Reinforcement Learning (RL) has achieved immense success in modern artificial intelligence. As RL agents typically require an enormous number of samples to train in practice (Mnih et al., 2015; Silver et al., 2016) , sample-efficiency has been an important question in RL research. This question has been studied extensively in theory, with provably sample-efficient algorithms established for many concrete RL problems starting with tabular Markov Decision Processes (MDPs) (Brafman & Tennenholtz, 2002; Azar et al., 2017; Agrawal & Jia, 2017; Jin et al., 2018; Dann et al., 2019; Zhang et al., 2020b) , and later MDPs with various types of linear structures (Yang & Wang, 2019; Jin et al., 2020b; Zanette et al., 2020b; Ayoub et al., 2020; Zhou et al., 2021; Wang et al., 2021) . Towards a more unifying theory, a recent line of work seeks general structural conditions and unified algorithms that encompass as many as possible known sample-efficient RL problems. Many such structural conditions have been identified, such as Bellman rank (Jiang et al., 2017) , Witness rank (Sun et al., 2019) , Eluder dimension (Russo & Van Roy, 2013; Wang et al., 2020b ), Bilinear Class (Du et al., 2019 ), and Bellman-Eluder dimension (Jin et al., 2021) . The recent work of Foster et al. (2021) proposes the Decision-Estimation Coefficient (DEC) as a quantitative complexity measure that governs the statistical complexity of model-based RL with a model class.

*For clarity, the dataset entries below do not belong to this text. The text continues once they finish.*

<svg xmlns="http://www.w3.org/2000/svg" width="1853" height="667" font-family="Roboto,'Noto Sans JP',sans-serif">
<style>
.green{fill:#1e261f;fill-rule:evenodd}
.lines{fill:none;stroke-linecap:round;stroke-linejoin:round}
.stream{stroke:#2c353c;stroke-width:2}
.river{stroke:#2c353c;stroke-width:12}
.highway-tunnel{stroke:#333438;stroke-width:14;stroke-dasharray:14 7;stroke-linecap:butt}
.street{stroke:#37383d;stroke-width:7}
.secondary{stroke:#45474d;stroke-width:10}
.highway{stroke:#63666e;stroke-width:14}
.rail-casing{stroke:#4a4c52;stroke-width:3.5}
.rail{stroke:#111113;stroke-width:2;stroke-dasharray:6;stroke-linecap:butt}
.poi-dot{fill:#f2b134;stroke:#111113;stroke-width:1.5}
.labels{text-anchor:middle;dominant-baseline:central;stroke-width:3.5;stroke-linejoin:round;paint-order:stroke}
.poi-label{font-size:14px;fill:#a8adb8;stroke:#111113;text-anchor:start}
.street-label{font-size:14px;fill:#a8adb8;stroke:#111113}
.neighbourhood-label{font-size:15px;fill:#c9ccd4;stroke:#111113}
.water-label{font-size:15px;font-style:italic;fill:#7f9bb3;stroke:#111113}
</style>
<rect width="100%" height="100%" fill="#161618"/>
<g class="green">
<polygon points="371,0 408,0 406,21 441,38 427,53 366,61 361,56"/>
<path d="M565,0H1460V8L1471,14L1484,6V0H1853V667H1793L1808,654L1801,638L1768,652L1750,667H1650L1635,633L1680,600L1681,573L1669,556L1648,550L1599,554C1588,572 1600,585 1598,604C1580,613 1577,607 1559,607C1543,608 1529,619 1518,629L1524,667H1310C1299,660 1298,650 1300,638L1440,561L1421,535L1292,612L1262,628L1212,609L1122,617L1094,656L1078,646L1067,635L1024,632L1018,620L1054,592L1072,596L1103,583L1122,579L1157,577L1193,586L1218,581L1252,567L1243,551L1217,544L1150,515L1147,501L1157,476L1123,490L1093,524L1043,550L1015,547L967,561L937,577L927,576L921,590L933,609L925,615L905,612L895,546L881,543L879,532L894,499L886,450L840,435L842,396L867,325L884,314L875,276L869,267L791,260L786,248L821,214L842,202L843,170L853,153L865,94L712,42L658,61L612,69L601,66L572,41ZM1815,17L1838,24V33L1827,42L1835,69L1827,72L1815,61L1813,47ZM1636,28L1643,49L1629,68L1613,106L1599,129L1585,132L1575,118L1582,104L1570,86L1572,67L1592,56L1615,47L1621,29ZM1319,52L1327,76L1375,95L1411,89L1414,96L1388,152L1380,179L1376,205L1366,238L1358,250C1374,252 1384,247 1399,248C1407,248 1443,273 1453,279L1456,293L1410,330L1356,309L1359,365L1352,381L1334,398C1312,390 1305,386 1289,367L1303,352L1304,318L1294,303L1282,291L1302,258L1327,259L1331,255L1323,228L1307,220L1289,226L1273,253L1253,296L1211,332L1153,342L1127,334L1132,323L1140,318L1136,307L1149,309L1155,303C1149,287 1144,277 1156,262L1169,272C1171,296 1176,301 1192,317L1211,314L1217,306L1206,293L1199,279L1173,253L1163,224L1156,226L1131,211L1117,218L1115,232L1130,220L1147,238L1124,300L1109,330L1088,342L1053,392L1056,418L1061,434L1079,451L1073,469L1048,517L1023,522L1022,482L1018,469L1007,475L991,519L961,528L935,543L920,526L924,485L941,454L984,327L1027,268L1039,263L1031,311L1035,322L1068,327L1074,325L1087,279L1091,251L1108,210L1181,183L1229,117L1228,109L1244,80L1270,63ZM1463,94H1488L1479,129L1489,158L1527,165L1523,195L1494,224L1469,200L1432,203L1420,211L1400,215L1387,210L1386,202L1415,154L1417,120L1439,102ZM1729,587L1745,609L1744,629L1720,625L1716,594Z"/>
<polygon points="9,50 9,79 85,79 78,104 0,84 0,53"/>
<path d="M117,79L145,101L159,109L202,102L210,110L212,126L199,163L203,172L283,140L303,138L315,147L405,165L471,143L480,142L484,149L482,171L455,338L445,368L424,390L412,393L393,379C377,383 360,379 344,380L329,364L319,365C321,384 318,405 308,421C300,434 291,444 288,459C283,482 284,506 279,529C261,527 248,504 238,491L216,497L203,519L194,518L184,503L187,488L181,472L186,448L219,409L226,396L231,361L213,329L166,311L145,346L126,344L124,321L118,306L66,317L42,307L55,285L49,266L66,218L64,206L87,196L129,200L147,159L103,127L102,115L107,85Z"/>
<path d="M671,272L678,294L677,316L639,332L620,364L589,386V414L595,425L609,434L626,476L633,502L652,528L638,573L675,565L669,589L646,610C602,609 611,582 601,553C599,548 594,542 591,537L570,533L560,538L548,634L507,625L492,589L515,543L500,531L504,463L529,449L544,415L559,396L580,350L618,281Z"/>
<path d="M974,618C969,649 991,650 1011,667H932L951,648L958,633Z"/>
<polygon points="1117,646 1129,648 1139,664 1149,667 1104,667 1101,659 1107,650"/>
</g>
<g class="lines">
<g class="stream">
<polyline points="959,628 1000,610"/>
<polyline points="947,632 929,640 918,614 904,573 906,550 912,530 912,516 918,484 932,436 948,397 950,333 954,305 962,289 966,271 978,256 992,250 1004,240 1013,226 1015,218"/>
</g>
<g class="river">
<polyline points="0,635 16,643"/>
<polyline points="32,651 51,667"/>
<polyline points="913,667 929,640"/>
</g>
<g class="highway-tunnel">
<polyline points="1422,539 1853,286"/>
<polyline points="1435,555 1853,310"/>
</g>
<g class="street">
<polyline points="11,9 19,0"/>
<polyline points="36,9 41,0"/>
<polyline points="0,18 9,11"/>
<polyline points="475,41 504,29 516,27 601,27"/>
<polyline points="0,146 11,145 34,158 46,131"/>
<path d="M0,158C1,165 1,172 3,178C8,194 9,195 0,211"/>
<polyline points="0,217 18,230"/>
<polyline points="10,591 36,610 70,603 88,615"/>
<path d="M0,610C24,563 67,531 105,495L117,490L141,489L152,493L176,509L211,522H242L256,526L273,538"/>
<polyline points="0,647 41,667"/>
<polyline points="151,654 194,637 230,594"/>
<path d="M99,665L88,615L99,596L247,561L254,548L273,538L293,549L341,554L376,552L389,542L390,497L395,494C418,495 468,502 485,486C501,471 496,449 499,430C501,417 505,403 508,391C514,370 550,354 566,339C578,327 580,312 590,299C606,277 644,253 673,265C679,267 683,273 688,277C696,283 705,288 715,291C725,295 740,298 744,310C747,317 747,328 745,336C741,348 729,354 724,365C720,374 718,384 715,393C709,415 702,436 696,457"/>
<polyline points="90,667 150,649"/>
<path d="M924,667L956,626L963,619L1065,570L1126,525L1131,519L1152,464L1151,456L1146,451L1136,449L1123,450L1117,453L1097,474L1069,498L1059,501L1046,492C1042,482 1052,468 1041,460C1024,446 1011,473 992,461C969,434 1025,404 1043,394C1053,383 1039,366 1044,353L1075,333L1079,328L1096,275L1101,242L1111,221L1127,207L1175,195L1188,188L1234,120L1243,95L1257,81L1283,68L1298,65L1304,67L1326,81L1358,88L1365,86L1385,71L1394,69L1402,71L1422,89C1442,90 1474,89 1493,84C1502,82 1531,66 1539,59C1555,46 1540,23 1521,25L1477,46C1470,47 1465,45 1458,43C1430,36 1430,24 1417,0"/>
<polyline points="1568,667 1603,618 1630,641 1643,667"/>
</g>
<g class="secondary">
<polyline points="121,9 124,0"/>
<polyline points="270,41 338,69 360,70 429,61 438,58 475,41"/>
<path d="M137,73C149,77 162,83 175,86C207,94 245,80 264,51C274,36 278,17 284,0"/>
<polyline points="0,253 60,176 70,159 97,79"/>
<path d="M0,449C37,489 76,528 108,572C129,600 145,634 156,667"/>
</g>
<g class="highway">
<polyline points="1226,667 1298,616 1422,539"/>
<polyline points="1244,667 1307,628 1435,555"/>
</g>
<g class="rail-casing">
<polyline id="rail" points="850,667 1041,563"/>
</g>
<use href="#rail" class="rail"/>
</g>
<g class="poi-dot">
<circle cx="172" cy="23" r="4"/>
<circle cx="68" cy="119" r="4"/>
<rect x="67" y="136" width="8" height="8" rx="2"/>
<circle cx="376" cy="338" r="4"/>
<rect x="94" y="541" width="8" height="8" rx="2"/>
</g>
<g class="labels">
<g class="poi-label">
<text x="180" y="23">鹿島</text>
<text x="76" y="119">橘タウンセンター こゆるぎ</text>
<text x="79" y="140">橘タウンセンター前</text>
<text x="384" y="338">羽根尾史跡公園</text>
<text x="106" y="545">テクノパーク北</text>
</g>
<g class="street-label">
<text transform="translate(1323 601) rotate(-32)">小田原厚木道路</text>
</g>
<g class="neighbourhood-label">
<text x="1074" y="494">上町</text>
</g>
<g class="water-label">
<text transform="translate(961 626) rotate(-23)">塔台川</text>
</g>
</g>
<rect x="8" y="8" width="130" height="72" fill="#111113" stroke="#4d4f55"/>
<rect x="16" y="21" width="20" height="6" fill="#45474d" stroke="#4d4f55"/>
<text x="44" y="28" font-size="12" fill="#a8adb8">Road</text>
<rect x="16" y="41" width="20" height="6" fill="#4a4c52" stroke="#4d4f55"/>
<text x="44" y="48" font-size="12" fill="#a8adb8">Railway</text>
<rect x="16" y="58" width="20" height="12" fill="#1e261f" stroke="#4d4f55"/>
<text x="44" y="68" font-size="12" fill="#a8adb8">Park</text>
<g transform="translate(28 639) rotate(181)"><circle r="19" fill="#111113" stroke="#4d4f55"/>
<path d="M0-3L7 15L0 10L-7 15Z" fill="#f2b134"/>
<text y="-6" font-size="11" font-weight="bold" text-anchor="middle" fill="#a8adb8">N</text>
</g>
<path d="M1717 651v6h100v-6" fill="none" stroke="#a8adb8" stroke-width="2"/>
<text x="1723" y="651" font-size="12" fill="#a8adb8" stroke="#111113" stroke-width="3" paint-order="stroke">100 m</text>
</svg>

Roughly speaking, the DEC measures the optimal trade-off-achieved by any policy-between exploration (gaining information) and exploitation (being a near-optimal policy itself) when the true model could be any model within the model class. Foster et al. ( 2021) establish regret lower bounds for online RL in terms of the DEC, and upper bounds in terms of (a variant of) the DEC and model class capacity, showing that the DEC is necessary and (in the above sense) sufficient for online RL with low regret. This constitutes a significant step towards a unified understanding of sample-efficient RL.